I know from my own experience that you can’t just lift and shift. To function the way SaaS is expected to, you must alter the product. It involves cost management, pricing, sales, self-service for tasks that you formerly performed in configuration files, deployment, provisioning, updates, and support. The order and acceptance criteria of such conflicting attributes must be managed by PM. Additionally, you’ll need to discuss each of them with your clients.
To do this correctly, you must reconsider a number of your presumptions.
Lift and shift is never a good idea.
Engineers must first receive training in the cloud environment (such as AWS). They are aware that alternatives to operating it in a VM exist.
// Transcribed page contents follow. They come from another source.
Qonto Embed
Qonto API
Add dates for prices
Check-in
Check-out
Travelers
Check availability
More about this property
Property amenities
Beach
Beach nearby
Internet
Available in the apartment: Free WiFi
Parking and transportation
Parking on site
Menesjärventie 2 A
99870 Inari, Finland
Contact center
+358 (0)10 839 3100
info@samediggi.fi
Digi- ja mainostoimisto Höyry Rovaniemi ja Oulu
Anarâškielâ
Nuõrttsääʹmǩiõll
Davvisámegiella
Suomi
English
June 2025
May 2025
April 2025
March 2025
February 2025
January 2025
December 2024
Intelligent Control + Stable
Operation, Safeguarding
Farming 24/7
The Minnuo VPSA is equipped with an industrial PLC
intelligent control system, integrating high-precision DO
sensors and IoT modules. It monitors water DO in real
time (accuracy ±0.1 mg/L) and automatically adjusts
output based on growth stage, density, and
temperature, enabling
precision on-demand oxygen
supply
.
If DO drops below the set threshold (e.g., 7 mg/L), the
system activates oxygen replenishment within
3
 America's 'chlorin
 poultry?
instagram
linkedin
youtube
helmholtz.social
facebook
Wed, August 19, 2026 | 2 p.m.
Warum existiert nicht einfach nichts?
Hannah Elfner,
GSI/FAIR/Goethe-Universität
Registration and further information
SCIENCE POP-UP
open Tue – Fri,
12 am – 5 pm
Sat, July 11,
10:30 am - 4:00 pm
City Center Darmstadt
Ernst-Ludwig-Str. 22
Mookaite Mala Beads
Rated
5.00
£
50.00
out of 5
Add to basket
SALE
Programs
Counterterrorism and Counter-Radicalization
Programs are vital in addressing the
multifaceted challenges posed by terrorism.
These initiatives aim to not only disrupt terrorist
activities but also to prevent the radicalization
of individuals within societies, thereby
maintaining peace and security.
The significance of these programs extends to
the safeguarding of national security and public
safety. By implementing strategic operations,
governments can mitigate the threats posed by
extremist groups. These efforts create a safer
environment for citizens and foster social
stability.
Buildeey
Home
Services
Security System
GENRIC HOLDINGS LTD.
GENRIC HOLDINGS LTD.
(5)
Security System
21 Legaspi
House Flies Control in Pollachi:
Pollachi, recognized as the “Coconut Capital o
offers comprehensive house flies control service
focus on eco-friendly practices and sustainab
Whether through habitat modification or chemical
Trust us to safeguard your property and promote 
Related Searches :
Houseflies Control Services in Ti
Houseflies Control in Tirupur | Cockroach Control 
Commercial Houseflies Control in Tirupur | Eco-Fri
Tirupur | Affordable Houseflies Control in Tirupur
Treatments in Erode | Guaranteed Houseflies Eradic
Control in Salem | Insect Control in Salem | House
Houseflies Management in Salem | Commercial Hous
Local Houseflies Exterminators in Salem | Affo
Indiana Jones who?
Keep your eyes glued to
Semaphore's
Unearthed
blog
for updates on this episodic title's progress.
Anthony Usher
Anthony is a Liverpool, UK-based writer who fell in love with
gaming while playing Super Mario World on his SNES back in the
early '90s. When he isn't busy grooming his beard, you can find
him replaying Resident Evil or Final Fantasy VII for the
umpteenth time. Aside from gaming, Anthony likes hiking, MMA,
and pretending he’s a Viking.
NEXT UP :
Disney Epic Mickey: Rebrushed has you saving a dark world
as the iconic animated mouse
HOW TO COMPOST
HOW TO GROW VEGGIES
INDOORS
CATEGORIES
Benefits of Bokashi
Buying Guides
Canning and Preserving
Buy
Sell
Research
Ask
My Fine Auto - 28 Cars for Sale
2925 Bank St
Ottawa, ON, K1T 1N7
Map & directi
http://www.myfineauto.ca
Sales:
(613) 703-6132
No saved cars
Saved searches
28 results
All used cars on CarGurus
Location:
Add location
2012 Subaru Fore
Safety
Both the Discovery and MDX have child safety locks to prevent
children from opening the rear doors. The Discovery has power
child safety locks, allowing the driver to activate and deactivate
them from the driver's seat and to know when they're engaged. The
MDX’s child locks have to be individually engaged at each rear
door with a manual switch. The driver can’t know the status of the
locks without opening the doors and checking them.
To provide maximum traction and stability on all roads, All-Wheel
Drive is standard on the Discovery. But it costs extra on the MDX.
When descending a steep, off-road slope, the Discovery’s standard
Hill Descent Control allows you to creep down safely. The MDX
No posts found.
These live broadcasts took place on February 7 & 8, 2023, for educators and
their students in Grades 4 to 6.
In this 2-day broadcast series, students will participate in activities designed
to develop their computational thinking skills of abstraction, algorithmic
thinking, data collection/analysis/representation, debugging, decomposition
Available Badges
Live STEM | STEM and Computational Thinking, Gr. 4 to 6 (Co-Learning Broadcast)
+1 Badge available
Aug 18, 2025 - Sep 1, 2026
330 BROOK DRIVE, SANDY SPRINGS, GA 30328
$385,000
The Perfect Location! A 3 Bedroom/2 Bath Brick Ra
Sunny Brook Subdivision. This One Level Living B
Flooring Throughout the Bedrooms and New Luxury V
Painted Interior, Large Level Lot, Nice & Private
Second, everyone concerned must be willing to change the infrastructure design and embrace contemporary tools like serverless, which can operate more effectively and affordably but cannot do so by running in a virtual machine.
Ideally, you have access to a cloud architect or other specialist who can help you navigate this process.
I entirely agree that you should employ or contract with certain people who have knowledge of cloud architecture. You require assistance in following tried-and-true patterns.
If you have a working product with market fit that is already on the market, I am not hostile to lift and shift. Before it is finished, a full cloud native rewrite can take years to complete. (I have the T-shirt. Been there, done that. Here you need a lot of feedback loops and evolutionary architecture.
Epics would be something like … Migrate online portal to AWS so that you have reduce capex and improved availability (resulting in better end customer experience) and also have better developer productivity (spinning up resources in cloud is easier) & innovate faster.
I’ve completed two of these, and generally speaking, they go like this:
Make it compatible with cloud VMs. Figure out how to make it operate on the cloud largely the same way it does on-premises. Work out details like customer authentication and login. Determine whether you can switch to a multi tenant structure or if you must remain single tenancy. Create your fundamental security model. Determine your observability story because the transition from an on-premise support bundle to “we can see everything” is a significant one.
Start preparing your infrastructure for the cloud. You switch storage from the virtual machine’s discs to something less expensive, such S3 or nvme. Databases are moved to a managed object.
You’ll probably start seeing the things at the same time that customers previously changed by editing configuration files and for which you need to provide self-serve capabilities. This makes the most sense and reacts to areas where you have operational pain while making adjustments for clients. 3a. If you work in an enterprise sector—and I’m going to assume you do if you sell on premises—you probably need some degree of soc or pci certification.
Take steps to implement a true cloud native architecture. You’ll have enough experience to begin using serverless technologies like k8s, containers, auto scaling, messaging architecture, and serverless things to optimize the product as though it had always been in the cloud. Probably things that your engineers needed but you weren’t able to provide for them in your customers’ on-premise environments. 4a. Multi-regional, if your clients are interested in that.
How steadfastly will you maintain parity between your on-premise and cloud solutions is a key concern.
Although it appears laborious and difficult, this is a lot quicker to market and learn than starting over to be cloud native.